Changefeeds (watching and getting updates on ranges of keys)

I’m afraid that this thread, like the previous one about watches, might leave the reader with an impression that they are a lot harder to use correctly than (I think) they actually are.

The basic idea of a watch is that you have something that you could monitor with a polling loop:

@fdb.transactional
def get_light_switch_state(tr):
    return tr["light_switch"] == "on"
while True:
    state = get_light_switch_state(db)
    set_lamp_state( state )
    time.sleep(1)

But this will either be slow to react (if the sleep is long) or use lots of resources (if the sleep is short). So you can replace the sleep with a watch:

@fdb.transactional
def get_light_switch_state(tr):
    return tr["light_switch"] == "on", tr.watch( "light_switch" )
while True:
    state, watch = get_light_switch_state(db)
    set_lamp_state( state )
    watch.wait()

and for the most part it will “poll” only when the state changes, but pretty quickly when it does, so you get the best of both worlds. Watches should be totally reliable for anything that polling would in principle work for.

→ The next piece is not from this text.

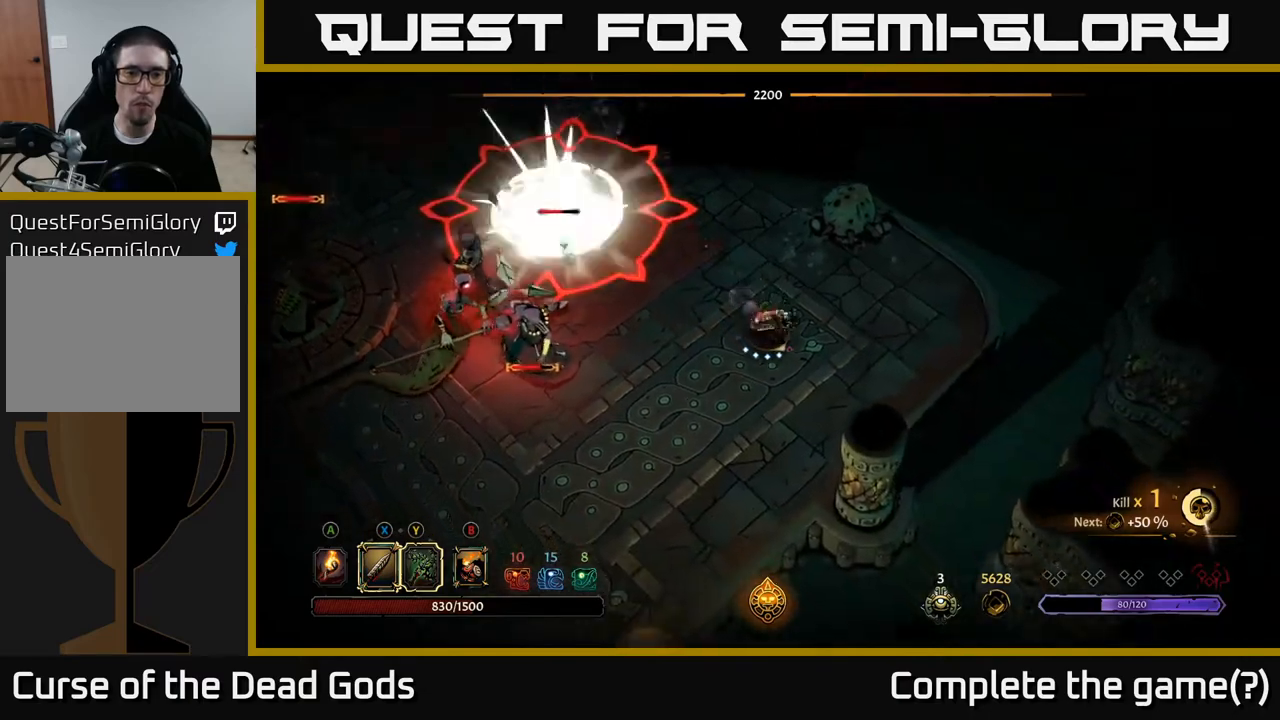
{"buttons": [], "left_stick": "left", "right_stick": "center", "events": [[200, "Y", "down"], [200, "left_stick", "left"], [483, "Y", "up"]]}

Of course, if you change the light switch state and then change it back quickly, either version can “miss” that “ABA” update. Neither of these methods should be used when the goal is to produce a log of updates. The preferred approach to do the latter with FDB is to maintain such a log transactionally when doing the updates (as @alloc explains above). FDB also has the ability to log all updates to a given key range (this capability is used by the backup and DR tooling), but this facility is somewhat dispreferred and underdocumented because there is no way to provide FDB’s excellent backward compatibility to applications dependent on the format of these logs. They are likely to need updating to work correctly with new major versions of the database, and that’s a significant disadvantage.

Now to the original question: how can a layer or application best implement reactive features using FDB, where the data to be monitored for changes is not limited to a single key? I think the most attractive design is to maintain an index of what is currently being watched, and at update time only keep track of changes for the watched things. Depending on your data model and use case, you could make various decisions about what granularity to track each of these things at. For your requirements, you would probably only track which keys have changed since the watch was created, rather than keeping a log, but the latter option is available for use cases that need it.

Are there any features at the FDB level that would make this sort of thing more efficient? Range watches analogous to our single key watches are feasible, and would provide a nice interface in many cases closely analogous to the light switch example I give above, but when they fired you would have to read the entire range to find out what was changed, which makes them generally less attractive than single key watches. I think they would be unlikely to be the most efficient implementation of what you want, and they would come at some performance cost (the data structures for range watches on the storage server being somewhat slower than for individual keys). So I’m open to suggestions, but my first guess is that this is a very desirable layer feature but that the FDB API already offers the necessary low level tools.